Stored records
"""
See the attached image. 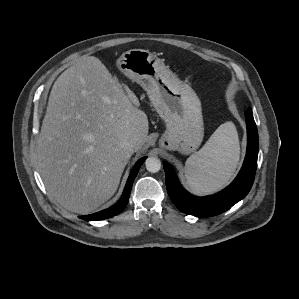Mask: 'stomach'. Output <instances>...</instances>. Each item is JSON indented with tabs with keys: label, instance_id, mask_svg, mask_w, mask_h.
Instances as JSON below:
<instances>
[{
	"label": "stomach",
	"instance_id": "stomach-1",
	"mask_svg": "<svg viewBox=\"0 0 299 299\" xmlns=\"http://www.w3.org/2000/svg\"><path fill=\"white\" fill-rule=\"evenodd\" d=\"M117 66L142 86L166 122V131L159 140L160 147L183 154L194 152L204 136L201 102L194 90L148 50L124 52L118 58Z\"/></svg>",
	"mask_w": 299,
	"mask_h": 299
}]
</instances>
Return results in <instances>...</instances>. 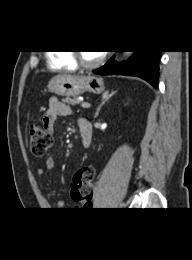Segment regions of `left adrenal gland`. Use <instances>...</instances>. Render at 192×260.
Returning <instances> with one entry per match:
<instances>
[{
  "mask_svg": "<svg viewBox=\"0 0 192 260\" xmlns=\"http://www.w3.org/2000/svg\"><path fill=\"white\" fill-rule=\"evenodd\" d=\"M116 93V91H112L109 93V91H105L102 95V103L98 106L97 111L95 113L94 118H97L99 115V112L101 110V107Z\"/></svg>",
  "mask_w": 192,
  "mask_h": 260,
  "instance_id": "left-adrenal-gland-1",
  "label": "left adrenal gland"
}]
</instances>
"""
"""
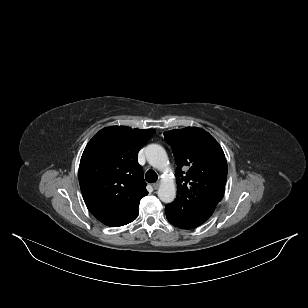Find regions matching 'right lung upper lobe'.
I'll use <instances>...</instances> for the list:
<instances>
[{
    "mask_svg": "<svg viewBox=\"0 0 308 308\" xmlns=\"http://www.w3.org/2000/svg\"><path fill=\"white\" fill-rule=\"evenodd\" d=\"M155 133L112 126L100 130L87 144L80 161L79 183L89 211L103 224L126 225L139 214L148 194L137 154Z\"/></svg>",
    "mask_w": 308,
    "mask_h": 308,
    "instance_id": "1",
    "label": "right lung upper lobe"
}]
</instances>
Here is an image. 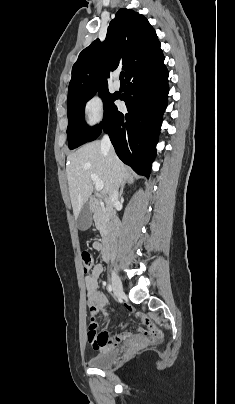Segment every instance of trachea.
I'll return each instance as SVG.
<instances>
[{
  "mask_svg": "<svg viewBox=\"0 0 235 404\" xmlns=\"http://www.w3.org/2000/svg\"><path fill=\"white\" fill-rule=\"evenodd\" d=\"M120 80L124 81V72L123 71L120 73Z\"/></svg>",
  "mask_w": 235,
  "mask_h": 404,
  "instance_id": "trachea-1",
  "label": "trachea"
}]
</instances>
"""
* **Aim**:
How many lines in the anatomy outline data above contain the string "fill"? Case matters. Reply with the number alone.

* **Problem solution**:
4